> Requirement
Your copy should hold every record verbatim and none of the pictures.

> Data for this task
▶

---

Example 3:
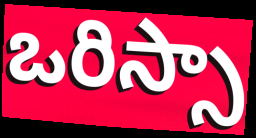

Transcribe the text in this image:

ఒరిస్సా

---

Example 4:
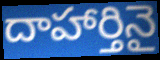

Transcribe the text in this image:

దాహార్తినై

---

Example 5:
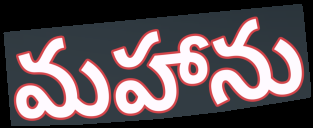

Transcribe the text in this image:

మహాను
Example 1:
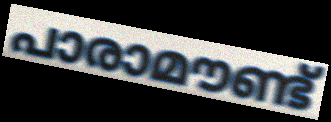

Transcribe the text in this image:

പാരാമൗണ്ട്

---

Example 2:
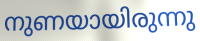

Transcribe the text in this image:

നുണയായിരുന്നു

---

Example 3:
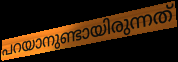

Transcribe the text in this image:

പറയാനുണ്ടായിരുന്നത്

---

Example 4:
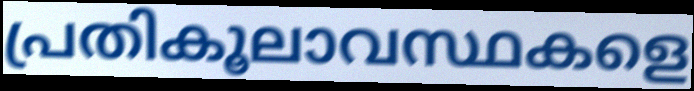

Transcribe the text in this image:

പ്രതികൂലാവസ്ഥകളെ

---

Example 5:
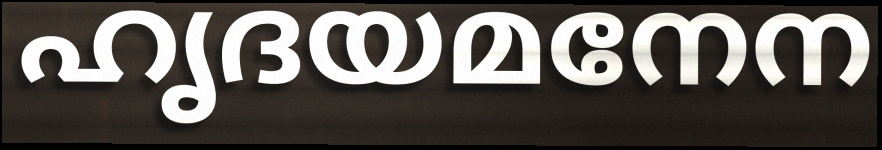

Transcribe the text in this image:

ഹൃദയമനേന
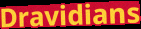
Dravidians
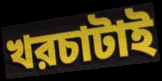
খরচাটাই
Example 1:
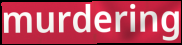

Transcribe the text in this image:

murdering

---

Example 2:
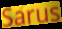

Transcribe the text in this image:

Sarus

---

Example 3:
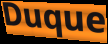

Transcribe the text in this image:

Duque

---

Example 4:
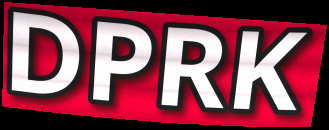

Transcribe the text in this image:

◀

> Written answer
---

Example 3:

Transcribe the text in this image:

ఒరిస్సా

---

Example 4:

Transcribe the text in this image:

దాహార్తినై

---

Example 5:

Transcribe the text in this image:

మహాను
Example 1:

Transcribe the text in this image:

പാരാമൗണ്ട്

---

Example 2:

Transcribe the text in this image:

നുണയായിരുന്നു

---

Example 3:

Transcribe the text in this image:

പറയാനുണ്ടായിരുന്നത്

---

Example 4:

Transcribe the text in this image:

പ്രതികൂലാവസ്ഥകളെ

---

Example 5:

Transcribe the text in this image:

ഹൃദയമനേന
Dravidians
খরচাটাই
Example 1:

Transcribe the text in this image:

murdering

---

Example 2:

Transcribe the text in this image:

Sarus

---

Example 3:

Transcribe the text in this image:

Duque

---

Example 4:

Transcribe the text in this image:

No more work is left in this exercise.